Cleaved amplified polymorphic sequence validation of 22 aa/bb markers that are polymorphic between Gossypium hirsutum TM-1 and G. barbadense Pima 3-79.
These new markers add to existing collections of cotton SNPs developed from: (1) comparative transcriptome sequencing, (2) shallow depth genome sequencing, (3) genome reduction based on restriction site conservation (GR-RSC), detected by (4) Roche 454 pyrosequencing, and (5) genotyping by sequencing (Van Deynze et al., 2009; Byers et al., 2012; Lacape et al., 2012; Rai et al., 2013; Zhu et al., 2014). Because of the small fragment size (50 bp) and intrinsic similarities between orthologs and paralogs, the SNP loci described here may be of limited use for non-sequence-based genotyping approaches (e.g., KASPR, Illumina GoldenGate) (Hyten et al., 2008; Byers et al., 2012).
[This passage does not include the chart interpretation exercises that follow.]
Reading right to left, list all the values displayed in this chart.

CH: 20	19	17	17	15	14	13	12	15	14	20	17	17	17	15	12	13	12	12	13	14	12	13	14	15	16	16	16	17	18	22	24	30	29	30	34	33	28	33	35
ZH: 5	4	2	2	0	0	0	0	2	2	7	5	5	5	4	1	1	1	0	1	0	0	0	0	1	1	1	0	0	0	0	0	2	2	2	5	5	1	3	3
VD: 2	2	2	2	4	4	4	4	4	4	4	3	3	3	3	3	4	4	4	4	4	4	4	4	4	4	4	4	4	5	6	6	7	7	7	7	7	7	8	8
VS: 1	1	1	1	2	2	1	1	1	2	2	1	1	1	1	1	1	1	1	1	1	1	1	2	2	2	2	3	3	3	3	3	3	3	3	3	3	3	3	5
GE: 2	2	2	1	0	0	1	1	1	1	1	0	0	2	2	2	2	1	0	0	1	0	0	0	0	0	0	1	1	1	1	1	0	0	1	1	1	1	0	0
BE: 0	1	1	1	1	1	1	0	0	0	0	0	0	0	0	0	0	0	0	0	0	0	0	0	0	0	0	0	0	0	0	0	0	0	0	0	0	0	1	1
However, this unique GBS approach can facilitate the discovery of large sets of informative markers that can be employed to genotype extensive collections of biological samples and experimental populations (RILs, F2, backcross) using barcoding and multiplex sequencing strategies (Elshire et al., 2011). Currently, a single lane on the Illumina HiSeq 2500 instrument can be used to genotype 96 samples at an average coverage of ca. 2 million reads per sample (the depth of coverage used in this work).
For some experimental purposes, the most flexible and cost-effective approach may be to use a “white list” of marker sequence and polymorphism data, such as that provided here, to design a targeted set of oligonucleotides that capture and enrich selected genomic fragments for resequencing using available NGS technologies. It is important to note that the overall strategy for marker discovery and annotation that we have provided in this study can be extended to any species, including those that are allopolyploid.
 We would like to express our deepest gratitude to James Frelichowski and Jared Harris for their help with cotton germplasm resources. This work was funded by Cotton Incorporated Fellowship 08-380 (to C.J.L.Y.) and specific cooperative agreement 3091-21000-038-03 (A.E.P. and J.Z.Y.). S.K.V. was supported by a CREST Award from the Ministry of Science and Technology of India.